• Work to complete:
The lines you return must be all those in the data that hold the string "Verify".

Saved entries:
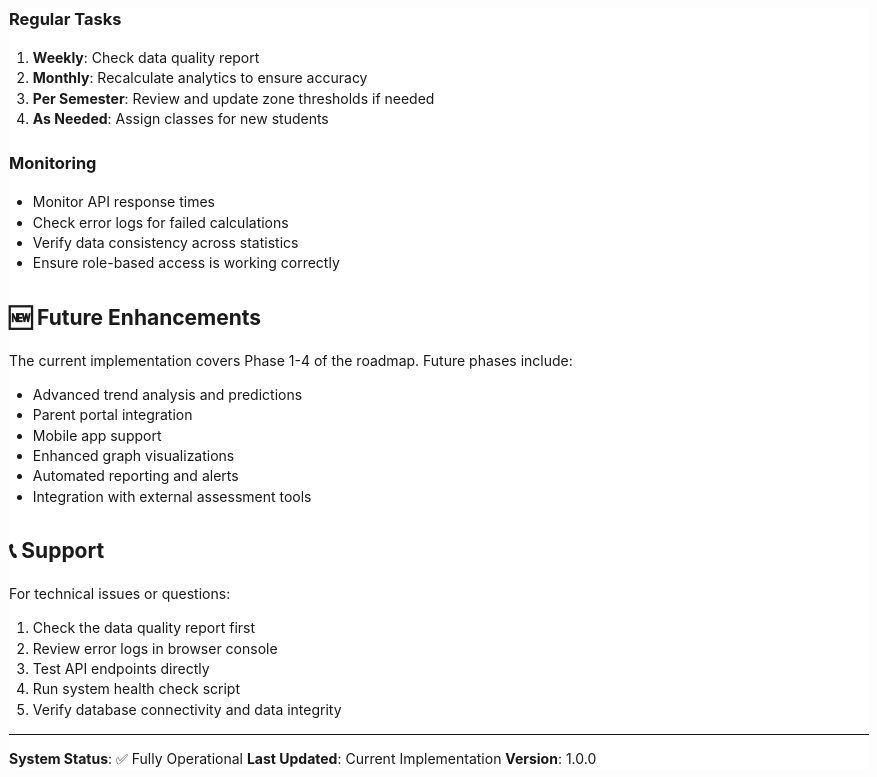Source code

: ### Regular Tasks
1. **Weekly**: Check data quality report
2. **Monthly**: Recalculate analytics to ensure accuracy
3. **Per Semester**: Review and update zone thresholds if needed
4. **As Needed**: Assign classes for new students

### Monitoring
- Monitor API response times
- Check error logs for failed calculations
- Verify data consistency across statistics
- Ensure role-based access is working correctly

## 🆕 Future Enhancements

The current implementation covers Phase 1-4 of the roadmap. Future phases include:
- Advanced trend analysis and predictions
- Parent portal integration
- Mobile app support
- Enhanced graph visualizations
- Automated reporting and alerts
- Integration with external assessment tools

## 📞 Support

For technical issues or questions:
1. Check the data quality report first
2. Review error logs in browser console
3. Test API endpoints directly
4. Run system health check script
5. Verify database connectivity and data integrity

---

**System Status**: ✅ Fully Operational
**Last Updated**: Current Implementation
**Version**: 1.0.0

• Result of the task:
- Verify data consistency across statistics
5. Verify database connectivity and data integrity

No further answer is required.